According to a feasibility study released Saturday, a broader free trade deal, which will include Japan, South Korea, China, India, Australia and New Zealand would result in 1.3 percent increase in the grouping's gross domestic product.
Thai Commerce Minister Porntiva Nakasai said in a statement after the ministers’ meeting that the intra-regional FTA policy is aimed "to be less dependable on Western markets and interact with Asian countries".
The 16 economic ministers also agreed to set up a working group to explore various approaches of economic integration by examining three main issues: the Products Rules of Origin in each framework; classification of customs tariffs and customs procedures; and various economic cooperation, Thailand's Porntiva said.
The Bangkok meeting also saw China signing an investment agreement with Asean.

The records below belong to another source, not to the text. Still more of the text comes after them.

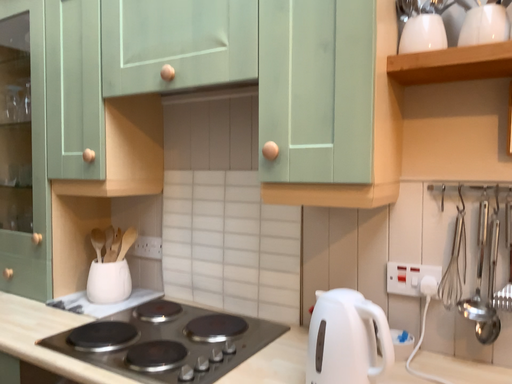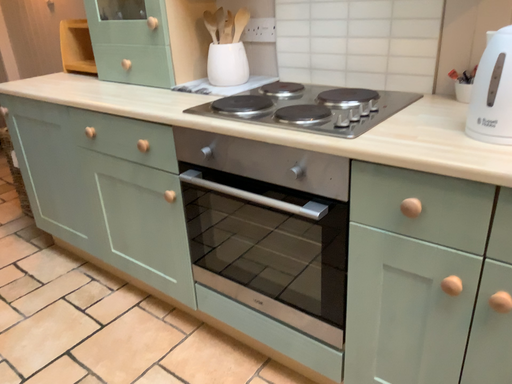
Question: Which way did the camera rotate in the video?

Choices:
 (A) rotated downward
 (B) rotated upward

Answer: (A)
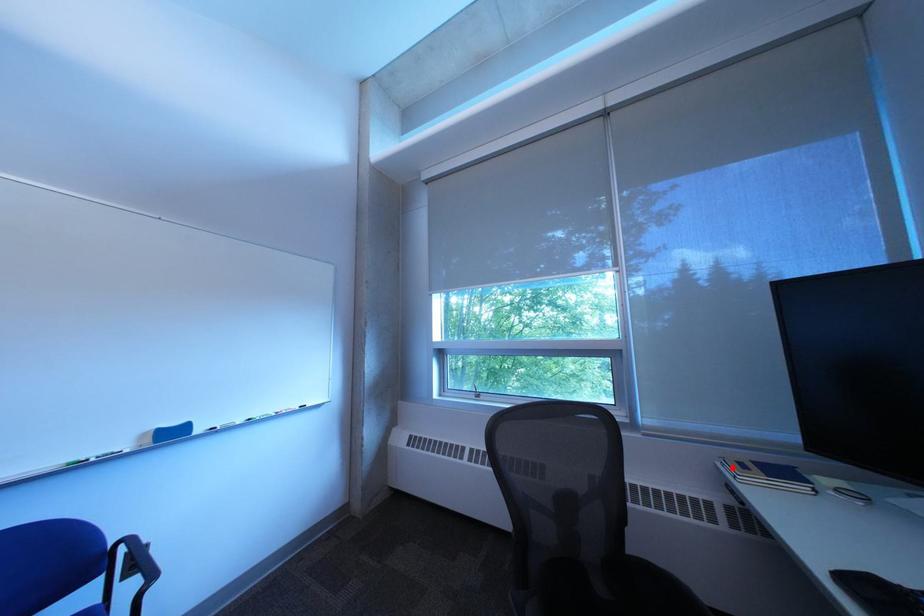
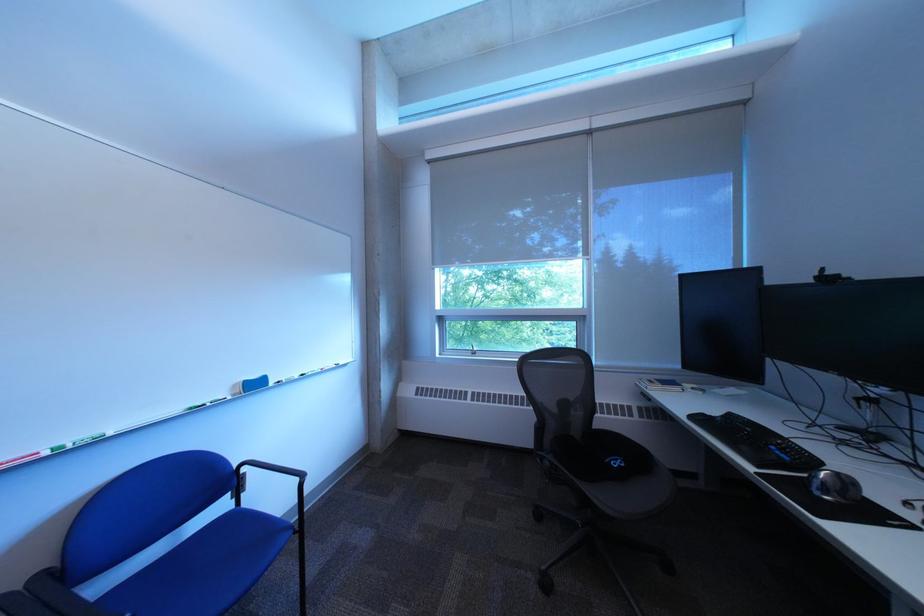
Question: I am providing you with two images of the same scene from different viewpoints. A red point is shown in image1. For the corresponding object point in image2, is it positioned nearer or farther from the camera?

Choices:
 (A) Nearer
 (B) Farther

Answer: (B)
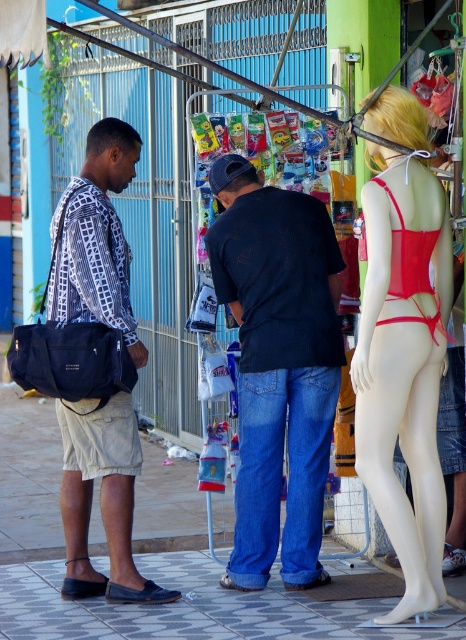
You are standing at point (405, 259) and want to walk to point (41, 625). Given that there is a metal canopy supported by poles between them, will you be able to walk directly to your destination without any obstacles?

Point (41, 625) is behind point (405, 259), so you will not be able to walk directly to your destination without obstacles because the metal canopy and poles are in between.

You are standing at the point marked by coordinates point (187, 609). Looking around, what surface are you standing on?

You are standing on the gray tile pavement at lower center, as the coordinates point (187, 609) corresponds to this surface.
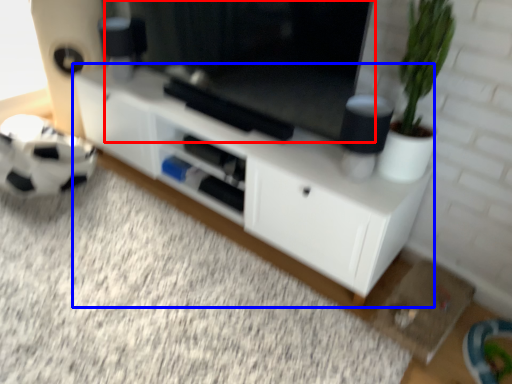
Question: Which of the following is the farthest to the observer, window screen (highlighted by a red box) or cabinetry (highlighted by a blue box)?

Choices:
 (A) window screen
 (B) cabinetry

Answer: (B)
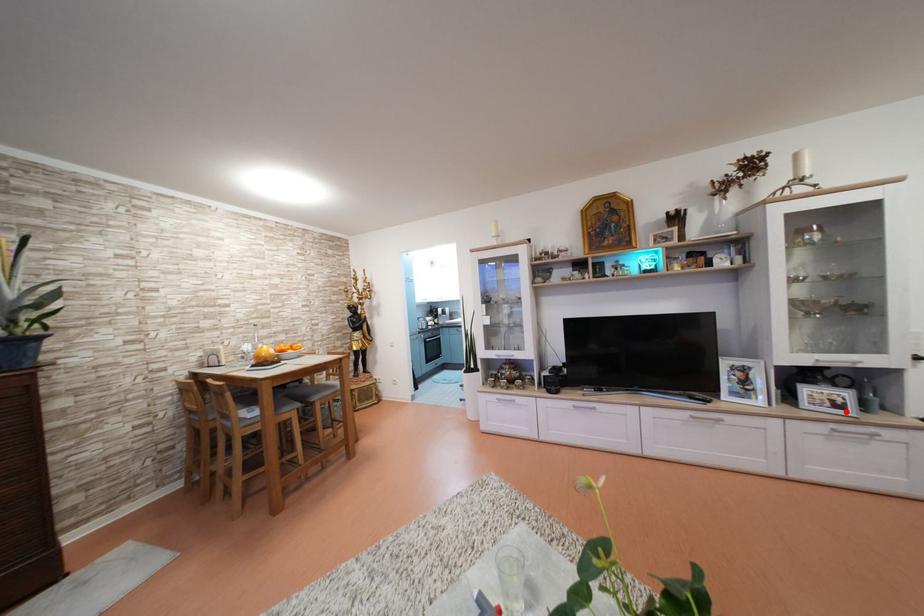
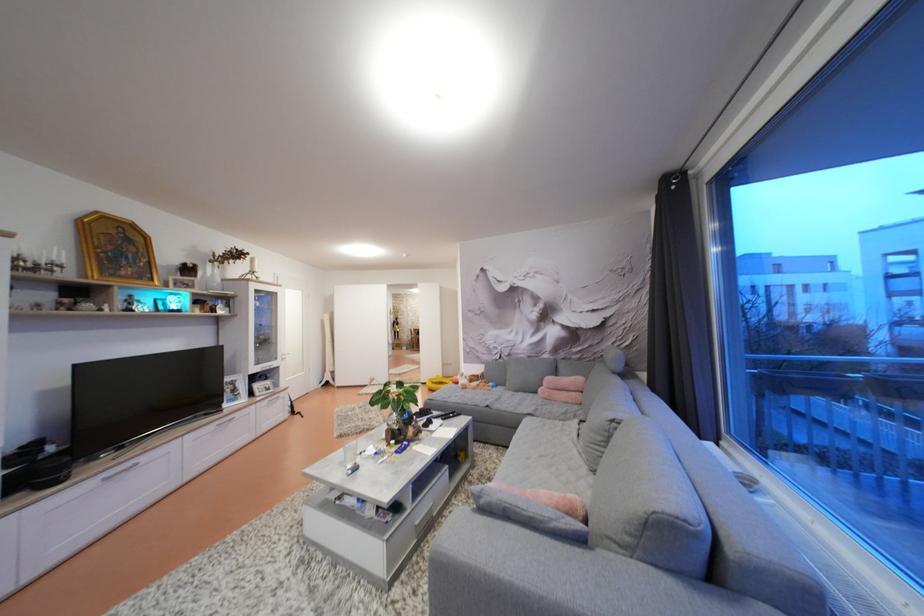
In the second image, find the point that corresponds to the highlighted location in the first image.

(274, 394)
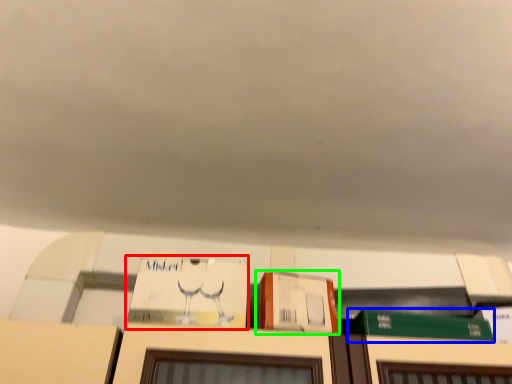
Question: Based on their relative distances, which object is nearer to book (highlighted by a red box)? Choose from book (highlighted by a blue box) and cardboard box (highlighted by a green box).

Choices:
 (A) book
 (B) cardboard box

Answer: (B)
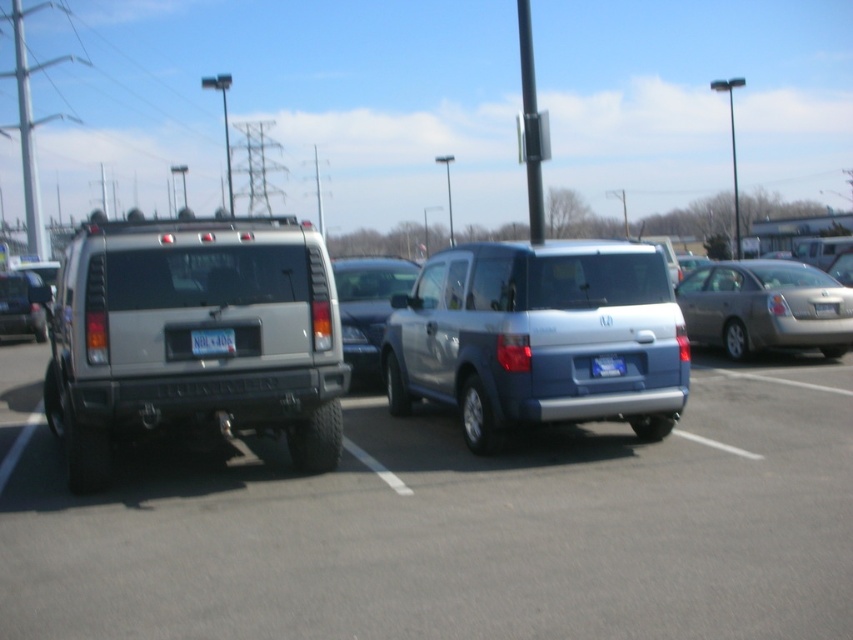
Can you confirm if white plastic license plate at rear is thinner than blue metallic license plate at rear?

Yes.

Who is more distant from viewer, (x=231, y=348) or (x=590, y=358)?

Positioned behind is point (x=590, y=358).

The width and height of the screenshot is (853, 640). Find the location of `white plastic license plate at rear`. white plastic license plate at rear is located at coordinates (212, 340).

Between satin silver minivan at center and white plastic license plate at rear, which one has less height?

white plastic license plate at rear is shorter.

The width and height of the screenshot is (853, 640). Describe the element at coordinates (538, 337) in the screenshot. I see `satin silver minivan at center` at that location.

Is point (524, 412) positioned after point (225, 342)?

Yes, point (524, 412) is behind point (225, 342).

Where is `satin silver minivan at center`? This screenshot has height=640, width=853. satin silver minivan at center is located at coordinates (538, 337).

Can you confirm if satin silver suv at center is wider than satin silver minivan at center?

Indeed, satin silver suv at center has a greater width compared to satin silver minivan at center.

Measure the distance from satin silver suv at center to satin silver minivan at center.

satin silver suv at center is 1.32 meters away from satin silver minivan at center.

Locate an element on the screen. This screenshot has height=640, width=853. satin silver suv at center is located at coordinates (451, 525).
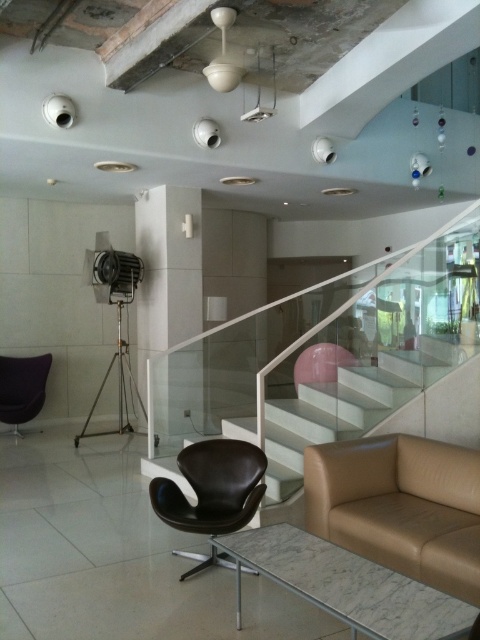
You are standing at the entrance of the lobby and see two points marked in the image. The first point is at coordinate point (170, 273) and the second point is at coordinate point (50, 360). Which point is closer to you as you face the lobby?

Point (170, 273) is in front of point (50, 360), so it is closer to you as you face the lobby.

You are a guest entering the lobby and want to sit down. You see the black leather chair at center and the velvet black chair at left. Which one is shorter and more suitable for someone of average height?

The black leather chair at center is shorter than the velvet black chair at left, making it more suitable for someone of average height.

You are standing in the lobby and want to move from the velvet black chair at left to the white glossy pillar at center. Which direction should you move to get closer to the pillar?

The white glossy pillar at center is closer to the viewer than the velvet black chair at left, so you should move forward towards the center of the room to get closer to the pillar.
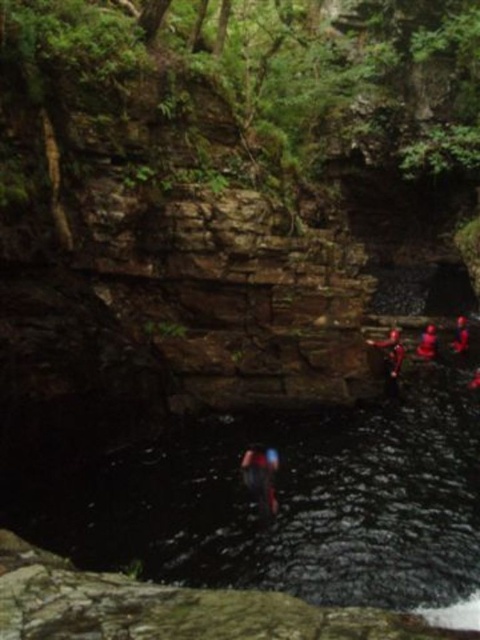
Question: Which object is closer to the camera taking this photo?

Choices:
 (A) red fabric person at right
 (B) dark blue fabric at center

Answer: (B)

Question: Does matte red helmet at right appear over red fabric person at right?

Choices:
 (A) yes
 (B) no

Answer: (B)

Question: Does dark blue fabric at center come behind red fabric person at right?

Choices:
 (A) yes
 (B) no

Answer: (B)

Question: Can you confirm if matte red helmet at right is bigger than red fabric person at right?

Choices:
 (A) no
 (B) yes

Answer: (A)

Question: Which of the following is the closest to the observer?

Choices:
 (A) dark blue fabric at center
 (B) matte red helmet at right

Answer: (A)

Question: Among these objects, which one is farthest from the camera?

Choices:
 (A) red fabric person at right
 (B) matte red helmet at right
 (C) dark blue fabric at center

Answer: (A)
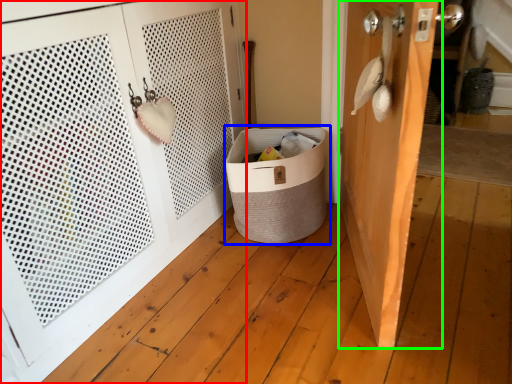
Question: Based on their relative distances, which object is nearer to door (highlighted by a red box)? Choose from laundry basket (highlighted by a blue box) and door (highlighted by a green box).

Choices:
 (A) laundry basket
 (B) door

Answer: (A)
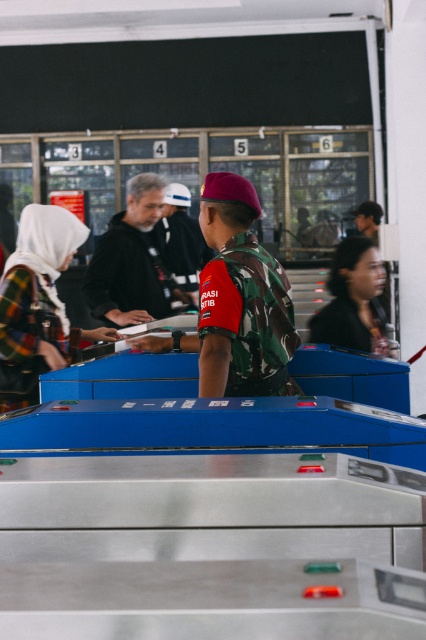
Between plaid fabric hijab at left and dark brown hair at center, which one is positioned lower?

plaid fabric hijab at left is lower down.

Who is positioned more to the left, plaid fabric hijab at left or dark brown hair at center?

plaid fabric hijab at left

What do you see at coordinates (40, 289) in the screenshot?
I see `plaid fabric hijab at left` at bounding box center [40, 289].

You are a GUI agent. You are given a task and a screenshot of the screen. Output one action in this format:
    pyautogui.click(x=<x>, y=<y>)
    Task: Click on the plaid fabric hijab at left
    
    Given the screenshot: What is the action you would take?
    pyautogui.click(x=40, y=289)

Between point (108, 273) and point (178, 225), which one is positioned behind?

Point (178, 225)

Which of these two, dark gray hoodie at center or camouflage uniform at center, stands shorter?

dark gray hoodie at center is shorter.

Is point (126, 296) more distant than point (184, 260)?

No, (126, 296) is in front of (184, 260).

Where is `dark gray hoodie at center`? The width and height of the screenshot is (426, 640). dark gray hoodie at center is located at coordinates (132, 260).

Consider the image. Can you confirm if plaid fabric hijab at left is positioned below camouflage uniform at center?

Yes.

Which of these two, plaid fabric hijab at left or camouflage uniform at center, stands shorter?

With less height is plaid fabric hijab at left.

This screenshot has height=640, width=426. What do you see at coordinates (40, 289) in the screenshot?
I see `plaid fabric hijab at left` at bounding box center [40, 289].

The image size is (426, 640). What are the coordinates of `plaid fabric hijab at left` in the screenshot? It's located at (40, 289).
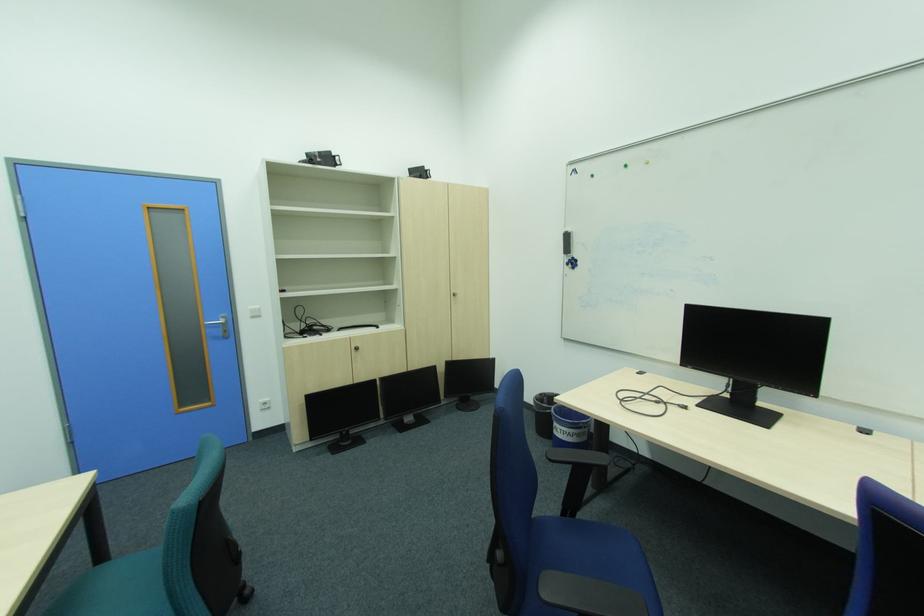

China is currently ranked the eighth-largest investor in Southeast Asia with $5.6 billion in cumulative investments in the region as of 2008. Investments in China from the 10 members of Asean amounted to $6.1 billion as of last year.
Earlier on Thursday, Asean economic ministers and Indian Minister of Commerce and Industry Anand Sharma signed a long-awaited free trade agreement for trade in goods after more than six years of talks.
Asean and South Korea on Saturday also signed a letter of understanding on the Product Specific Rules of Origin to facilitate trade between two sides.
In addition, Asean member countries, Australia and New Zealand moved closer to an Asean-Australia- New Zealand Free Trade Agreement on Saturday after officials agreed to speed up the process to have the trade deal in place by January next year.